So bemühe ich mich auch in all meinen eigenen und beruflichen juristischen
Angelegenheiten zu verfahren, zumal ich beruflich auch ein überparteiliches
Denken gelernt habe und scheue mich nicht einen juristischen Fehler
einzugestehen und ggf. zu artikulieren, dass ich derzeit noch nicht etwas
voll überblicken und erst noch einmal überprüfen muss, um anschließend mit
einer fundiert begründeten Meinung dafür oder dagegen zu halten. Und ich
bemühe mich als Vorsitzender des LGS Sachsen, mit den überflüssigerweise
bestehenden Lücken und Fehlern in der SGO durch teleologische Auslegung bzw.
Reduktion und durch Rechtsfortbildung de lege lata zurechtzukommen, aber
damit auch aufzuzeigen, wo der Reformbedarf de lege ferenda besteht. Und
Eurer jüngster Beschluss zeigt schlicht, dass Euch vom BSG dies offenbar
nicht interessiert, andernfalls hättet Ihr diesen so nicht fassen dürfen. Er
ist zudem auch inkonsequent, worauf ich auch noch zurück kommen werde.

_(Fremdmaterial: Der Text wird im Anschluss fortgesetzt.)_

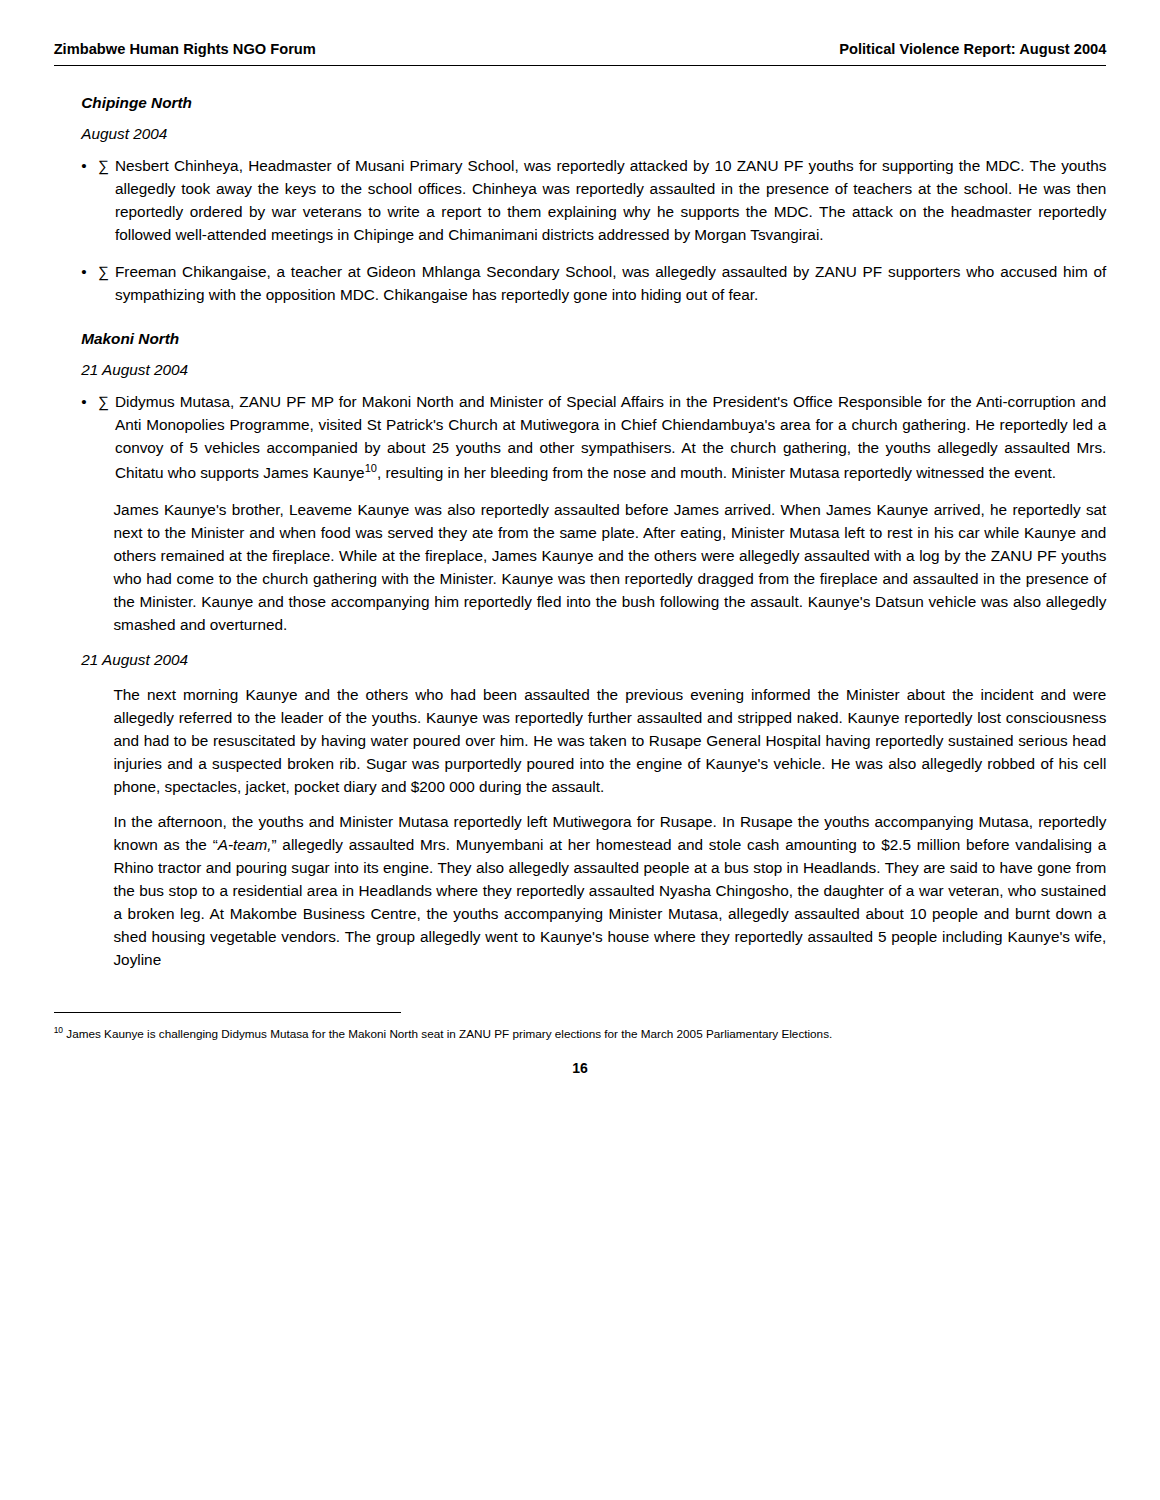Zimbabwe Human Rights NGO Forum Political Violence Report: August 2004
Chipinge North
August 2004
∑ Nesbert Chinheya, Headmaster of Musani Primary School, was reportedly attacked by 10 ZANU PF youths for supporting the MDC. The youths allegedly took away the keys to the school offices. Chinheya was reportedly assaulted in the presence of teachers at the school. He was then reportedly ordered by war veterans to write a report to them explaining why he supports the MDC. The attack on the headmaster reportedly followed well-attended meetings in Chipinge and Chimanimani districts addressed by Morgan Tsvangirai.
∑ Freeman Chikangaise, a teacher at Gideon Mhlanga Secondary School, was allegedly assaulted by ZANU PF supporters who accused him of sympathizing with the opposition MDC. Chikangaise has reportedly gone into hiding out of fear.
Makoni North
21 August 2004
∑Didymus Mutasa, ZANU PF MP for Makoni North and Minister of Special Affairs in the President's Office Responsible for the Anti-corruption and Anti Monopolies Programme, visited St Patrick's Church at Mutiwegora in Chief Chiendambuya's area for a church gathering. He reportedly led a convoy of 5 vehicles accompanied by about 25 youths and other sympathisers. At the church gathering, the youths allegedly assaulted Mrs. Chitatu who supports James Kaunye10, resulting in her bleeding from the nose and mouth. Minister Mutasa reportedly witnessed the event.
James Kaunye's brother, Leaveme Kaunye was also reportedly assaulted before James arrived. When James Kaunye arrived, he reportedly sat next to the Minister and when food was served they ate from the same plate. After eating, Minister Mutasa left to rest in his car while Kaunye and others remained at the fireplace. While at the fireplace, James Kaunye and the others were allegedly assaulted with a log by the ZANU PF youths who had come to the church gathering with the Minister. Kaunye was then reportedly dragged from the fireplace and assaulted in the presence of the Minister. Kaunye and those accompanying him reportedly fled into the bush following the assault. Kaunye's Datsun vehicle was also allegedly smashed and overturned.
21 August 2004
The next morning Kaunye and the others who had been assaulted the previous evening informed the Minister about the incident and were allegedly referred to the leader of the youths. Kaunye was reportedly further assaulted and stripped naked. Kaunye reportedly lost consciousness and had to be resuscitated by having water poured over him. He was taken to Rusape General Hospital having reportedly sustained serious head injuries and a suspected broken rib. Sugar was purportedly poured into the engine of Kaunye's vehicle. He was also allegedly robbed of his cell phone, spectacles, jacket, pocket diary and $200 000 during the assault.
In the afternoon, the youths and Minister Mutasa reportedly left Mutiwegora for Rusape. In Rusape the youths accompanying Mutasa, reportedly known as the “A-team,” allegedly assaulted Mrs. Munyembani at her homestead and stole cash amounting to $2.5 million before vandalising a Rhino tractor and pouring sugar into its engine. They also allegedly assaulted people at a bus stop in Headlands. They are said to have gone from the bus stop to a residential area in Headlands where they reportedly assaulted Nyasha Chingosho, the daughter of a war veteran, who sustained a broken leg. At Makombe Business Centre, the youths accompanying Minister Mutasa, allegedly assaulted about 10 people and burnt down a shed housing vegetable vendors. The group allegedly went to Kaunye's house where they reportedly assaulted 5 people including Kaunye's wife, Joyline
10 James Kaunye is challenging Didymus Mutasa for the Makoni North seat in ZANU PF primary elections for the March 2005 Parliamentary Elections.
16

Wir hatten zusammen in einem Telefongespräch im Oktober über die SGO
gesprochen, ich hatte Dir nochmals die schriftlich geäußerten Bedenken zur
SGO geschildert, Dich ausdrücklich gefragt, ob Du als Volljurist der Meinung
bist, dass ich hier irgendetwas Deiner Ansicht nach Falsches sage und von
Dir ein klare Bestätigung erhalten, dass ich grundsätzlich richtig mit
meinen Bedenken liege. Und zusammen mit Claudia, die auf dem BPT 2011.1 mit
ihren Reformvorschlägen unterlegen war, haben wir in getrennten Gesprächen
festgestellt, dass hier doch einiger Reformbedarf bestünde. Dies haben auch
andere Piraten immer wieder auch bestätigt.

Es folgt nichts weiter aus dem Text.